The form factors of RFID tags vary greatly. The tag can range from the size of a pin head to several square inches. Although factors such as power and durability influence form factor, a major factor is antenna size. Antenna size is primarily determined by the frequency range in which the tag operates. Low frequency (LF) tags operate at about 125 kHz and typically have a small ferrite-coil antenna. A typical form factor for LF RFID tags is a key fob, such as those used at certain gas stations to activate a gas pump. High frequency (HF) RFID tags operate at 13.56 MHz. The typical antennas on these tags consists of several flat windings inlayed on label stock forming a circle, square, or rectangle on the order of one to two inches square. Ultra-high frequency (UHF) RFID tags operate in a range between 860-940 MHz. The typical antennas on these tags consist of an antenna inlaid on label stock, with an overall dimension from about a half-inch square to one inch by three inch rectangle.

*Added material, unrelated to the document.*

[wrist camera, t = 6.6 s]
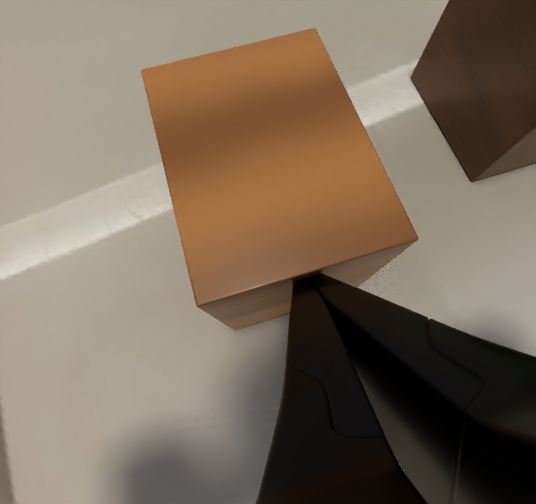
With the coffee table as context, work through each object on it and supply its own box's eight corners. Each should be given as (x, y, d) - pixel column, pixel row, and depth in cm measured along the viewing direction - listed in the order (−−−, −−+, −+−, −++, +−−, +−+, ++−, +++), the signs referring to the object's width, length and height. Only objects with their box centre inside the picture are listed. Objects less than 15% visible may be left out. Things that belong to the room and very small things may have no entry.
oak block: (348, 294, 16) (419, 238, 8) (234, 330, 15) (196, 307, 8) (297, 163, 18) (315, 27, 11) (196, 191, 18) (140, 69, 10)
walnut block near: (564, 154, 18) (776, 10, 11) (471, 182, 18) (621, 52, 10) (493, 55, 21) (624, -121, 13) (409, 77, 20) (494, -92, 12)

The radiation performance of certain antennas used in RFID tags, such as several configurations used with HF and UHF RFID tags, can be enhanced by placing the antenna very close to a flat conducting thin metal plate. The thin metal plate, referred to as a ground plane, can have dimensions approximately equal to the antenna, and can be fabricated as part of the tag. The ground plane, made of a thin metallic layer, is separated from the antenna by a dielectric material.
A type of RFID tag referred to as a “smart label” incorporates an RFID tag into a traditional label. A smart label typically has human readable text and graphics and/or bar code information printed on label stock that incorporates RFID technology. This allows the smart label information to be read by a variety of technologies, including RFID readers, bar code readers, and simple human sight.